Copy out each line of the entries where the word "solid" is present.

## THE RECORDS

■ ■ ■ ■ ■ ■ ■

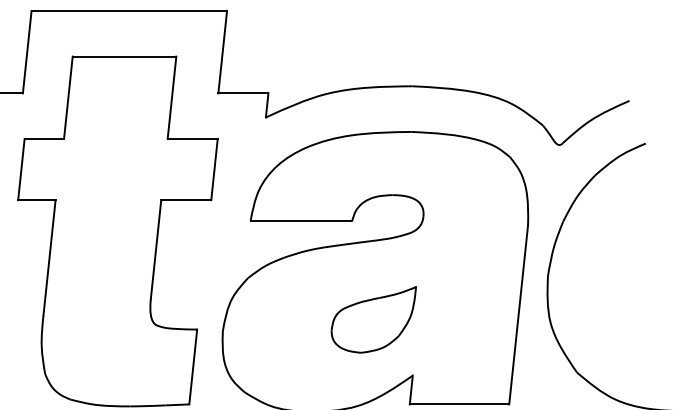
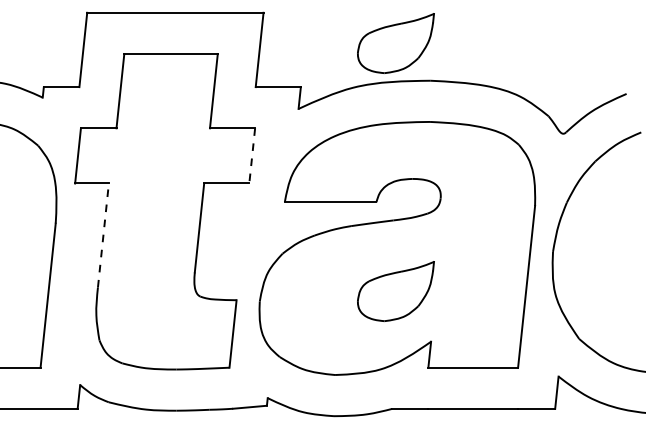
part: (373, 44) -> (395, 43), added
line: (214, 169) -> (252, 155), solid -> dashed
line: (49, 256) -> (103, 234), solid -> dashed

■ ■ ■ ■ ■ ■ ■

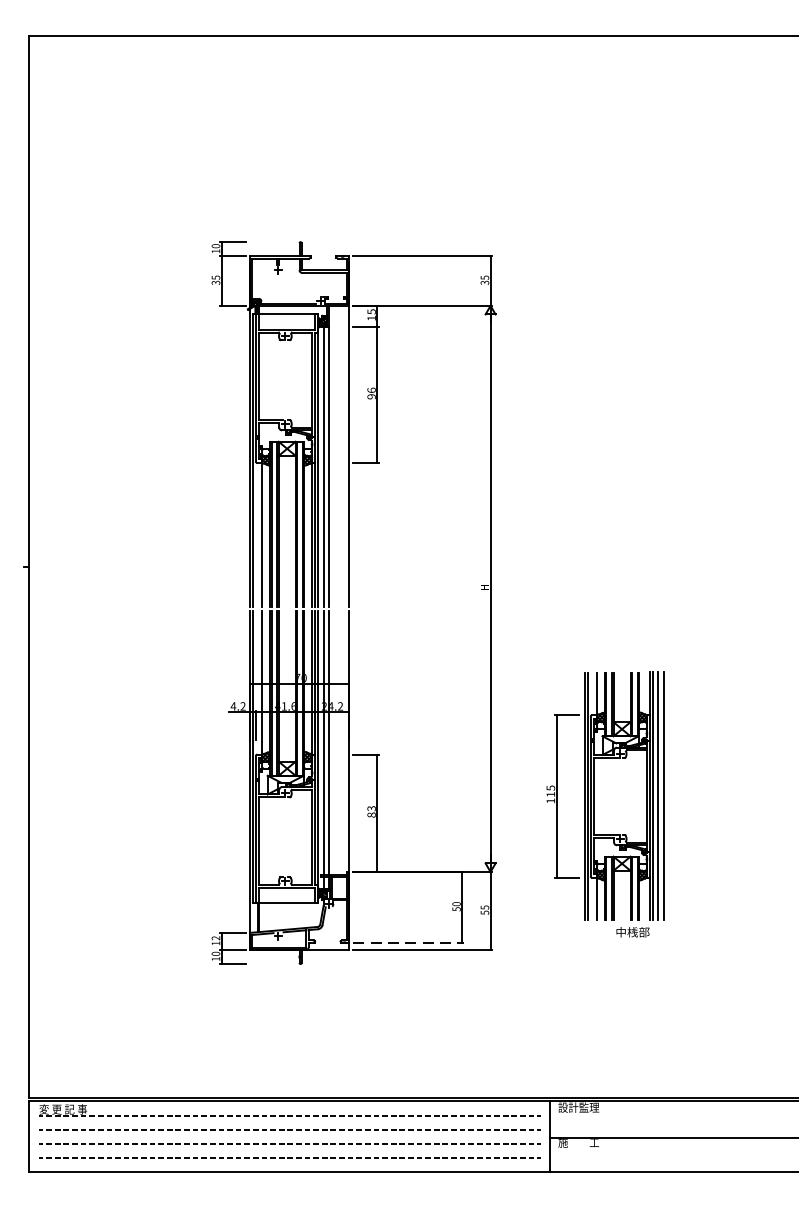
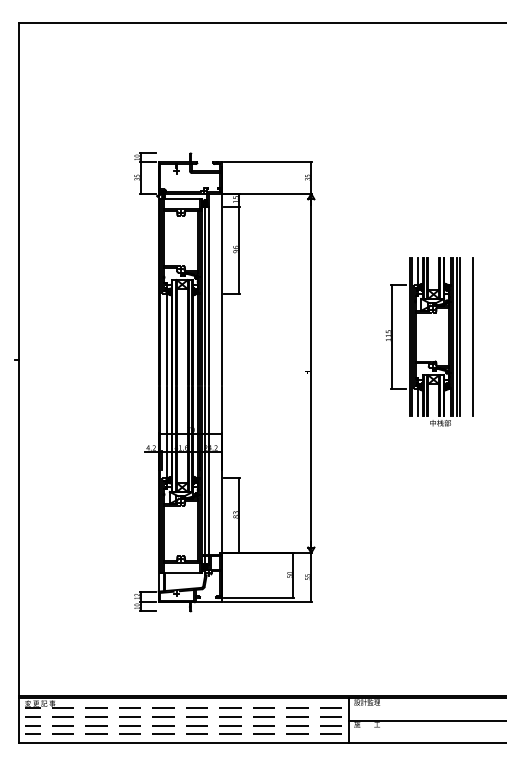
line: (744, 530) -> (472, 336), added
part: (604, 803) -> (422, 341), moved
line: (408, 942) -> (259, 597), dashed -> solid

■ ■ ■ ■ ■ ■ ■

## SOLUTION TO THIS PROBLEM
line: (214, 169) -> (252, 155), solid -> dashed
line: (49, 256) -> (103, 234), solid -> dashed
line: (408, 942) -> (259, 597), dashed -> solid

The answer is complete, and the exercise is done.